Tudo acontecia de forma pensada por ela. Quando sentia que nosso interesse estava no auge, ela simplesmente fechava o livro e dizia: “Chega. Amanhã eu continuo”. Os protestos eram sempre os mesmos, mas de nada adiantava. As vezes estávamos no meio de uma emoção (meu irmão Felipe era o mais chorão) e ela era impiedosa. Suas mãos fechavam o livro como se fosse em slow, uma tortura naquelas noites frias das férias de julho. Ali estava nascendo o prazer pelas histórias e até a técnica do “gancho” o clif hanger que os manuais de roteiro, exaustivamente insistem para que os autores usem para prender o público.
A luz elétrica chegou em minha vida, o tempo passou, aprendi a ler e achei que era hora de ter minhas próprias histórias. Minha primeira experiência foi na quarta série, em Santa Maria, quando a professora Iole criou o sistema de todos escrevermos e lermos uma redação na sexta feira, ao final da aula. 

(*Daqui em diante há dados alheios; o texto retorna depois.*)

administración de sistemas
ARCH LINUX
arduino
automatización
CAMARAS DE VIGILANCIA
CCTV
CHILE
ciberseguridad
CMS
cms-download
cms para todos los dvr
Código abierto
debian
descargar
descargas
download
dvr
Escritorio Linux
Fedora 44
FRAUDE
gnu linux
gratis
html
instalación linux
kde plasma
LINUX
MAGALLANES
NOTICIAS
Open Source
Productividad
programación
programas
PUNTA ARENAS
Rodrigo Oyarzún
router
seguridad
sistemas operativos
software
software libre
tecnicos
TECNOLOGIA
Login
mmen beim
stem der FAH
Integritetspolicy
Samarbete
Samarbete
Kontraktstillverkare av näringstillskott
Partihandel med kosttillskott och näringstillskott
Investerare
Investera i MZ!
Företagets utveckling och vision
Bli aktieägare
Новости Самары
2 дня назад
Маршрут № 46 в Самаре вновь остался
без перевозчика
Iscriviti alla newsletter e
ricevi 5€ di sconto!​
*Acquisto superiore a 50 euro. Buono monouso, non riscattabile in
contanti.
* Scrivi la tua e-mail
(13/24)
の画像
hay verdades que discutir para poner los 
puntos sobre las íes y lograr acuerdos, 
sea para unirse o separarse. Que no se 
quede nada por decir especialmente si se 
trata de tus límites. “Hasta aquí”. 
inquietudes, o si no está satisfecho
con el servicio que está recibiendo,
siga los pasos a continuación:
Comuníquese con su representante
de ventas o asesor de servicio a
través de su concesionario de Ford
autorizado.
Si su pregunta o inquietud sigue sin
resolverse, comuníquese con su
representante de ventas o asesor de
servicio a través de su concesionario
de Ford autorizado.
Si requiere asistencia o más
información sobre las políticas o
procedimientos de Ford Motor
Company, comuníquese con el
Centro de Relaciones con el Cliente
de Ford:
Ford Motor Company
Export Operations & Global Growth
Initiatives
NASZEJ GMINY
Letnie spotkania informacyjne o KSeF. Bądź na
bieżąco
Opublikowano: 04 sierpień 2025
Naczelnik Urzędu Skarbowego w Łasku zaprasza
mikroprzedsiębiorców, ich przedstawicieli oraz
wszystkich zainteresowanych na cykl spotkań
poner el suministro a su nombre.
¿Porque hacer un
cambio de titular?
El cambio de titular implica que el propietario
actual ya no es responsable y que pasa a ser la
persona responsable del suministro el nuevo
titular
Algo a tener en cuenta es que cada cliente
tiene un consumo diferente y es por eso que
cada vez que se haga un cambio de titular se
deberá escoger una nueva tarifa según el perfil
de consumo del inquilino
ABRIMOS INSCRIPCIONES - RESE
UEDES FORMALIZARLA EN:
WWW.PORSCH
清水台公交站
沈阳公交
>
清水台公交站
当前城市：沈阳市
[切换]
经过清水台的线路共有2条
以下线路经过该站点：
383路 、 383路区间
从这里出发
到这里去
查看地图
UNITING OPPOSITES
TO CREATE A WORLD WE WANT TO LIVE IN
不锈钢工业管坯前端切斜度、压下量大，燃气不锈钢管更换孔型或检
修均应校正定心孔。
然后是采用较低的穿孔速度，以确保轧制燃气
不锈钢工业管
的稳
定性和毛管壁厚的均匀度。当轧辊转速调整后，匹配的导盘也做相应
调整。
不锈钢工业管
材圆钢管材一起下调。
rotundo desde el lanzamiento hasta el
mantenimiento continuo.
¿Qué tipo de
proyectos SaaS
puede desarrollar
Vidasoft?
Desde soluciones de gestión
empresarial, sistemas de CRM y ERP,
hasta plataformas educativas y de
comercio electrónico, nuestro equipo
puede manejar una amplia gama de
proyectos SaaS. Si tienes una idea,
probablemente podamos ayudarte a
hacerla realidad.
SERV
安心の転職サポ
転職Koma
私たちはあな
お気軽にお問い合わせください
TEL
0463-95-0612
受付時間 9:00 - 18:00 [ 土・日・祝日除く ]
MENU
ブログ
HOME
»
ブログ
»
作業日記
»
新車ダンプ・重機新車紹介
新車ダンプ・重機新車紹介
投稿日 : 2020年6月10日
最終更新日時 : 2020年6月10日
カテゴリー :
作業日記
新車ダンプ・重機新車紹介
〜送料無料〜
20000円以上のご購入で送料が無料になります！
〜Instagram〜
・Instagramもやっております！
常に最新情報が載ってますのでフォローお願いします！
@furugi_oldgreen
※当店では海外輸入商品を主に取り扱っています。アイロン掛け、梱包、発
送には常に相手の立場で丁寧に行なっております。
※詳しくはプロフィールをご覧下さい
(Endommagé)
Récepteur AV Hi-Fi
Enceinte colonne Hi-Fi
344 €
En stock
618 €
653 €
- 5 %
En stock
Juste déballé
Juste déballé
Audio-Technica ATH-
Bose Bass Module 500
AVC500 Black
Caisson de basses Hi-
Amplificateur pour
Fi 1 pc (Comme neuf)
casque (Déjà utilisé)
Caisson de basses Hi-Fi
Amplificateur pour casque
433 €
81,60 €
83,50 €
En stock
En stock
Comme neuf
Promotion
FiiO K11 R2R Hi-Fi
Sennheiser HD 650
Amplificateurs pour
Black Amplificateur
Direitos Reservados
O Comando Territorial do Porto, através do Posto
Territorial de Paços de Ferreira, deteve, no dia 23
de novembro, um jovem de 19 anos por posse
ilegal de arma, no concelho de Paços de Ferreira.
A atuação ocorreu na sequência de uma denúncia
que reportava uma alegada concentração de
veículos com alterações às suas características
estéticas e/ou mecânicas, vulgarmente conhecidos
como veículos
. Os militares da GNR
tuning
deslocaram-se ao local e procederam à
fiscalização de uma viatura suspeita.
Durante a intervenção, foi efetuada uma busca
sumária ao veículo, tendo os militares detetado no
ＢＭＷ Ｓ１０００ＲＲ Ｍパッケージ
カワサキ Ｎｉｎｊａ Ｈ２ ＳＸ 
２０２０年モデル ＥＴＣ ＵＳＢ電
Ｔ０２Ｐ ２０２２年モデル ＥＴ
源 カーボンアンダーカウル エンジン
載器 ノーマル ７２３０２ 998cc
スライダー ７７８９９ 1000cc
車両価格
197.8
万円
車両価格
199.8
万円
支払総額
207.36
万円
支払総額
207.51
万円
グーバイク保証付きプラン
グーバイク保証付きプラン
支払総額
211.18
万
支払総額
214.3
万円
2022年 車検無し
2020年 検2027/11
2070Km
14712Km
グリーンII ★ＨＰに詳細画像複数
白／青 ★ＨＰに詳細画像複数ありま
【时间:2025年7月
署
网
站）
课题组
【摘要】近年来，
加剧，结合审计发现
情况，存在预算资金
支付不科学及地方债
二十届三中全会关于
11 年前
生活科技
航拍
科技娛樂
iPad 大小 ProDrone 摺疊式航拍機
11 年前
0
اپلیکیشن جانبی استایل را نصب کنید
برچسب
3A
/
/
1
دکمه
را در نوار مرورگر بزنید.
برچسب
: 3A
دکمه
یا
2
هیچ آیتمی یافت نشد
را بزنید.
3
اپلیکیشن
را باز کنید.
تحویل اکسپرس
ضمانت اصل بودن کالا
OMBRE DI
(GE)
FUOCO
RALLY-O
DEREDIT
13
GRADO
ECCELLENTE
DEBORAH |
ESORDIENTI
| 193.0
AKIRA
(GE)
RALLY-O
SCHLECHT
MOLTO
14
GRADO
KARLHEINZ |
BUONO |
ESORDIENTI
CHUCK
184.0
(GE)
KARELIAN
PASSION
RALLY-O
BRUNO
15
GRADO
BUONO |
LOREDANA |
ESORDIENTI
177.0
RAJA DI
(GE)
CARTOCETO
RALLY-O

Cada um falava sobre o que faria no final de semana, o que achava da cidade, da escola, etc. etc. Era pra ser uma redação diferente a cada sexta-feira, mas eu, decidi criar um personagem. Um agente secreto (sim, isso mesmo) e narrar sua aventura. Como Dona Gelcy nas noites de inverno, terminei em um “gancho”. Toda turma ficou furiosa com meu final. A professora Iole riu e percebeu que havia funcionado, pois a maioria havia prestado atenção. Algo que era incomum naquela hora do último dia da semana. As cabeças da criançada estavam já no final de semana e nos ponteiros do relógio na parede que pareciam se arrastar lentamente. 
Pois bem. Fechei meu caderno e disse que na semana seguinte seguiria a história. Os protestos aumentaram a ponto de questionarem as regras: “é uma redação por semana!” – disse o exaltado Eraldo (sim, lembro do nome dos colegas da quarta série, mas não tenho certeza sobre o que almocei ontem, é a vida...). Curtindo a movimentação de um final de aula, a professora disse que as regras eram dela e que eu podia sim continuar. Assim, na sexta seguinte dei vida ao meu “agente secreto” e, de novo, parei em um suspense. Um “gancho”. 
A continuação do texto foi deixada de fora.